(Web interface edit records)
-*-*-

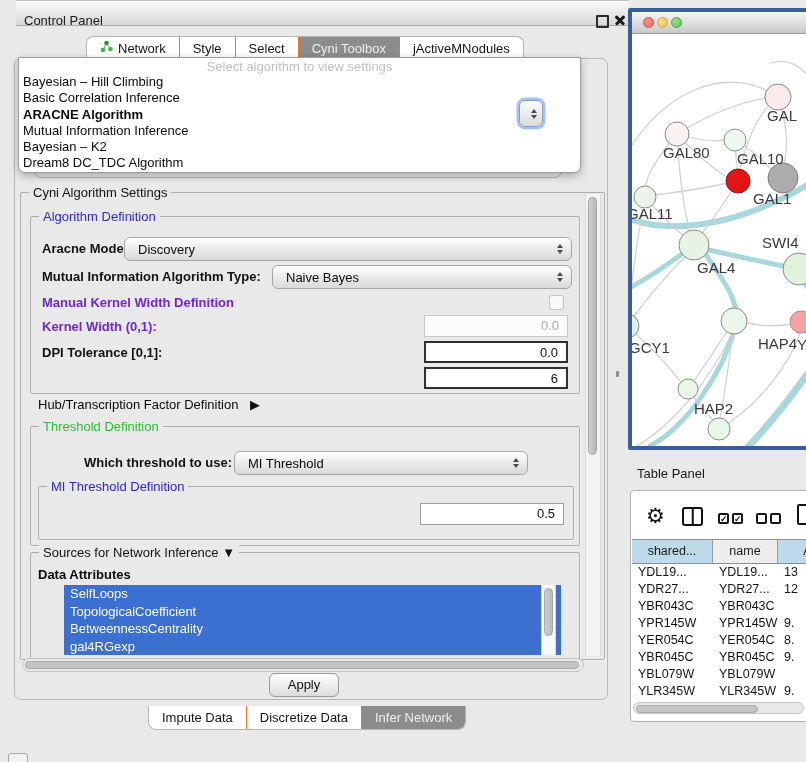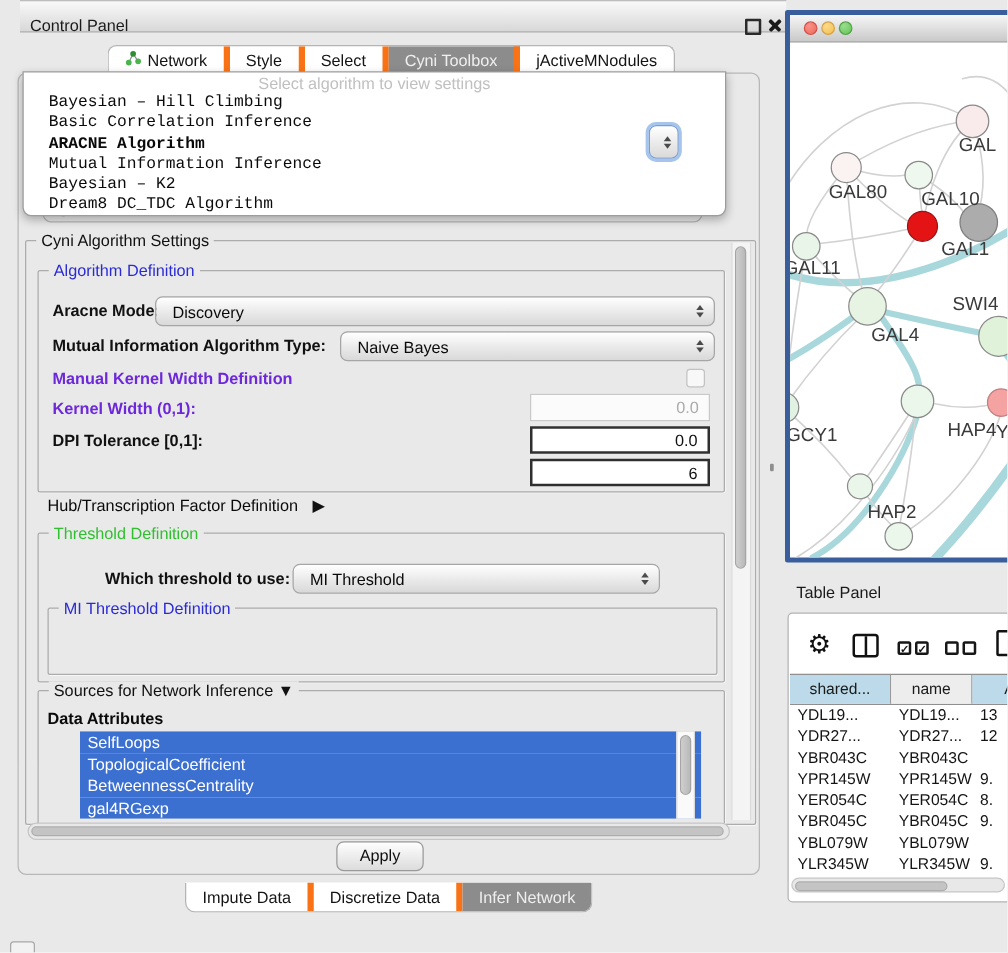--- a/index.html
+++ b/index.html
@@ -13,36 +13,36 @@
   .cp-title{left:8px;top:12px;font-size:13px;color:#1A1A1A;}
   .float-icon{left:580px;top:14px;width:9px;height:9px;border:2px solid #2A2A2A;border-radius:1px;background:transparent;}
   .close-icon{left:598px;top:13px;width:12px;height:12px;}
   .close-icon span{position:absolute;left:0;top:5px;width:12px;height:2.6px;background:#1A1A1A;border-radius:1px;}
   .close-icon span:first-child{transform:rotate(45deg);}
   .close-icon span:last-child{transform:rotate(-45deg);}
 
   .tabbar{display:flex;background:#FFF;border:1px solid #B5B5B5;height:23px;overflow:hidden;}
   .tabbar.top{left:86px;top:36px;border-radius:7px 7px 0 0;border-bottom:none;}
   .tabbar.bottom{left:148px;top:706px;border-radius:0 0 8px 8px;border-top:none;}
-  .tab{padding:0 13px;line-height:23px;font-size:13px;color:#141414;border-right:5px solid #f97316;display:flex;align-items:center;gap:5px;white-space:nowrap;}
+  .tab{padding:0 13px;line-height:23px;font-size:13px;color:#141414;border-right:1px solid #f97316;display:flex;align-items:center;gap:5px;white-space:nowrap;}
   .tab:last-child{border-right:none;}
   .tab.selected{background:#8C8C8C;color:#EFEFEF;}
 
   .tab-pane{left:14px;top:58px;width:592px;height:640px;background:#E9E9E9;
     border:1px solid #B8B8B8;border-radius:7px;}
 
   
   .ghost-combo{left:34px;top:152px;width:528px;height:26px;border:1px solid #B5B5B5;border-radius:7px;
     background:linear-gradient(#FFFFFF,#E6E6E6);color:#B3B3B3;font-size:13px;line-height:26px;padding-left:12px;z-index:5;box-sizing:border-box;}
 
   
   .popup{left:18px;top:57px;width:561px;height:114px;background:#FFFFFF;border:1px solid #9D9D9D;
     border-radius:0 0 7px 7px;box-shadow:0 3px 8px rgba(0,0,0,0.28);z-index:20;overflow:hidden;}
   .popup-hint{height:15px;line-height:15px;text-align:center;color:#C0C0C0;font-size:13px;margin-top:1px;}
-  .popup-item{font-size:13px;line-height:16.3px;padding-left:20px;color:#0A0A0A;white-space:nowrap;font-family:Liberation Mono, monospace;}
+  .popup-item{font-size:13px;line-height:16.3px;padding-left:4px;color:#0A0A0A;white-space:nowrap;}
   .popup-item.bold{font-weight:bold;}
 
   
   .focus-combo{left:519px;top:100px;width:22px;height:25px;border:1px solid #7A9FD4;border-radius:6px;
     background:linear-gradient(#FFFFFF,#D9D9D9);box-shadow:0 0 0 2.5px rgba(106,159,224,0.6);z-index:30;}
 
   
   .fieldset{border:1px solid #ACACAC;border-radius:2px;box-shadow:0.5px 0.5px 0 rgba(255,255,255,0.85);}
   .legend{position:absolute;top:-8px;left:8px;background:#E9E9E9;padding:0 4px;font-size:13px;line-height:15px;white-space:nowrap;}
   .legend.blue{color:#2B2BD5;}
@@ -230,20 +230,21 @@
   <div class="abs combo" style="left:234px;top:451px;width:294px;">
     <span>MI Threshold</span>
     <div class="stepper">
         <div class="tri-up"></div>
         <div class="tri-down"></div>
       </div>
   </div>
   <div class="abs fieldset" style="left:38px;top:486px;width:534px;height:52px;">
     <div class="legend blue">MI Threshold Definition</div>
   </div>
+  <div class="abs field normal" style="left:420px;top:503px;width:144px;">0.5</div>
 
   <div class="abs fieldset" style="left:30px;top:552px;width:548px;height:110px;">
     <div class="legend">
       <span>Sources for Network Inference</span>
       <span>▼</span>
     </div>
   </div>
   <div class="abs plain-label" style="left:38px;top:567px;font-weight:bold;">Data Attributes</div>
   <div class="abs attr-list" id="attr-list" style="left:44px;top:585px;width:497px;height:70px;">
       <div class="attr-item">SelfLoops</div>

-*-*-

Task description: Lines with "close": return each one from the data above.

Response to this exercise:
   .close-icon{left:598px;top:13px;width:12px;height:12px;}
   .close-icon span{position:absolute;left:0;top:5px;width:12px;height:2.6px;background:#1A1A1A;border-radius:1px;}
   .close-icon span:first-child{transform:rotate(45deg);}
   .close-icon span:last-child{transform:rotate(-45deg);}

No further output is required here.